O retrocesso global no combate à corrupção
Com a redução do temor de sanções internacionais, a possibilidade de retomada de práticas corruptas em setores estratégicos, como infraestrutura, energia e defesa, se torna uma ameaça real.
quarta-feira, 19 de fevereiro de 2025
Atualizado às 15:06
A recente decisão do presidente dos Estados Unidos, Donald Trump, de suspender parcialmente a aplicação da FCPA - Foreign Corrupt Practices Act levanta um alerta significativo para países que, como o Brasil, ainda lutam para consolidar avanços na prevenção e repressão à corrupção.
A medida, justificada sob o argumento de que as restrições impostas pela legislação prejudicavam a competitividade das empresas americanas no exterior, abre um precedente perigoso e pode afetar diretamente a dinâmica dos negócios internacionais, incentivando práticas ilícitas em mercados historicamente vulneráveis.
Isso porque a FCPA, sancionada em 1977, é uma das mais rigorosas legislações anticorrupção do mundo, permitindo, de modo transnacional, que empresas e empresários fossem responsabilizados criminalmente por atos de corrupção fora dos Estados Unidos, o que refletiu, diretamente, em investigações brasileiras, como a famosa operação Lava Jato.
Nesse sentido, a aplicação rigorosa da norma nos últimos anos não apenas possibilitou a aplicação de multas bilionárias a corporações envolvidas em esquemas ilícitos, mas também fomentou a cooperação entre autoridades de diversos países, permitindo o rastreamento e a punição de crimes financeiros e societários que, sem esse intercâmbio, poderiam ter permanecido impunes.

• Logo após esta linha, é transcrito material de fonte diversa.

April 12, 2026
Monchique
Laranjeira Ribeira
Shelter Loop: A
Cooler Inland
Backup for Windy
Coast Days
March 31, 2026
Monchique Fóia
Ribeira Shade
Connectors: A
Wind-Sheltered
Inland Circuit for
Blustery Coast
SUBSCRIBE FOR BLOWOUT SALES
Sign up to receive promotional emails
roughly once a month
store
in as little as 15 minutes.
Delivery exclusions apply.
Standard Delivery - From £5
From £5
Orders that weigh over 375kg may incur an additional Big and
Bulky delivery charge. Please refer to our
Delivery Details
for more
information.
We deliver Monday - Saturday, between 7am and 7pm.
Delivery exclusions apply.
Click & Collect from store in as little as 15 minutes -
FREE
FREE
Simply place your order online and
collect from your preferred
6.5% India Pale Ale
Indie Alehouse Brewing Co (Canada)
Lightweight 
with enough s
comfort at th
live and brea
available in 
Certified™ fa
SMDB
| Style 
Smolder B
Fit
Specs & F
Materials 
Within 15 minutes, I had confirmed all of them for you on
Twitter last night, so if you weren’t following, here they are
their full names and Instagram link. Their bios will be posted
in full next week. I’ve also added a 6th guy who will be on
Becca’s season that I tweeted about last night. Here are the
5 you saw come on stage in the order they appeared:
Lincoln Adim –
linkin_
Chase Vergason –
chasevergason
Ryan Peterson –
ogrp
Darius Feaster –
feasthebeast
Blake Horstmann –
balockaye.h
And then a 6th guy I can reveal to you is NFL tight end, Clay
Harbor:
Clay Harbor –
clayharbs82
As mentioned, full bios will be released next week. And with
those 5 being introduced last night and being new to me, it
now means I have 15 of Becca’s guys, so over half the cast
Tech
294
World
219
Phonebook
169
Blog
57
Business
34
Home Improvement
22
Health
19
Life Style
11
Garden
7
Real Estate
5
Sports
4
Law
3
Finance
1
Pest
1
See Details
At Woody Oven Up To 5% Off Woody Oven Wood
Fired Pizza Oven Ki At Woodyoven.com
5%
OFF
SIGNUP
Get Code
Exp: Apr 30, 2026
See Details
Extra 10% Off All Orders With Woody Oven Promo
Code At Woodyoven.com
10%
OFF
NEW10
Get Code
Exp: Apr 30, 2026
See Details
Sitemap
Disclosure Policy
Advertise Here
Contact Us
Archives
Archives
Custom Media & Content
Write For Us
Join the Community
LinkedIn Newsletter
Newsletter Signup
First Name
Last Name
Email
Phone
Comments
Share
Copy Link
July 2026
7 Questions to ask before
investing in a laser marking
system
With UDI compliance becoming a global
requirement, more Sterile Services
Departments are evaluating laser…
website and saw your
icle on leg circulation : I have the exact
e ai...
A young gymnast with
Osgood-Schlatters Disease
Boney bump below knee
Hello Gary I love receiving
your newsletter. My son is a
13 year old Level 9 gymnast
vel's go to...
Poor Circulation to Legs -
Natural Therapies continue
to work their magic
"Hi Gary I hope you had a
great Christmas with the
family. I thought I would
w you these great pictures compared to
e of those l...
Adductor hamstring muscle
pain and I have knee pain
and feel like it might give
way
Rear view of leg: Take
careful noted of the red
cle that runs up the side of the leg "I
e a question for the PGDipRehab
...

Deste modo, a flexibilização da FCPA sugere um recuo preocupante no combate internacional à corrupção, em um contexto no qual governos e corporações já enfrentam desafios para garantir a transparência e a integridade nas relações comerciais, de modo que a decisão abre caminho para um modelo de negócios mais permissivo a práticas ilícitas.
Outrossim, no Brasil, as consequências podem ser profundas, pois o desmonte parcial da legislação americana tende a enfraquecer investigações bilaterais - em especial com a já citada cooperação internacional, importantíssima para a punibilidade de casos de corrupção de grande impacto - e, sobretudo, reduzindo a pressão que empresas multinacionais sentiam para manter programas de compliance rigorosos.
Logo, com a redução do temor de sanções internacionais, a possibilidade de retomada de práticas corruptas em setores estratégicos, como infraestrutura, energia e defesa, se torna uma ameaça real.
Neste contexto, o argumento central utilizado por defensores da medida, repousa sobre a chamada "Teoria da Graxa", um conceito que sugere que, em mercados altamente burocratizados, com instabilidade institucional elevada, a corrupção através do pagamento de propinas funcionaria como um "lubrificante" para as atividades exercidas.
Trata-se, contudo, de uma visão distorcida e perigosa que, ao invés de enfrentar os problemas estruturais da corrupção, os legitima como um "mal necessário", desestimulando a aplicação das sanções destinadas a extirpar o que se tenta incluir como um fator cultural de alguns setores.
Ademais, a aplicação desta ótica transigente, no Brasil, ignora décadas de esforços legislativos e jurisprudenciais para construir um sistema jurídico capaz de coibir tais práticas e estimular um ambiente de negócios mais transparente.
Por fim, é importante pontuar a necessidade de que o combate à corrupção não seja visto como um entrave ao progresso econômico, o que deve respaldar o aperfeiçoamento das legislações anticorrupção, de modo a mitigar os fatores de ilicitude, preservando e fomentando a atividade empresarial.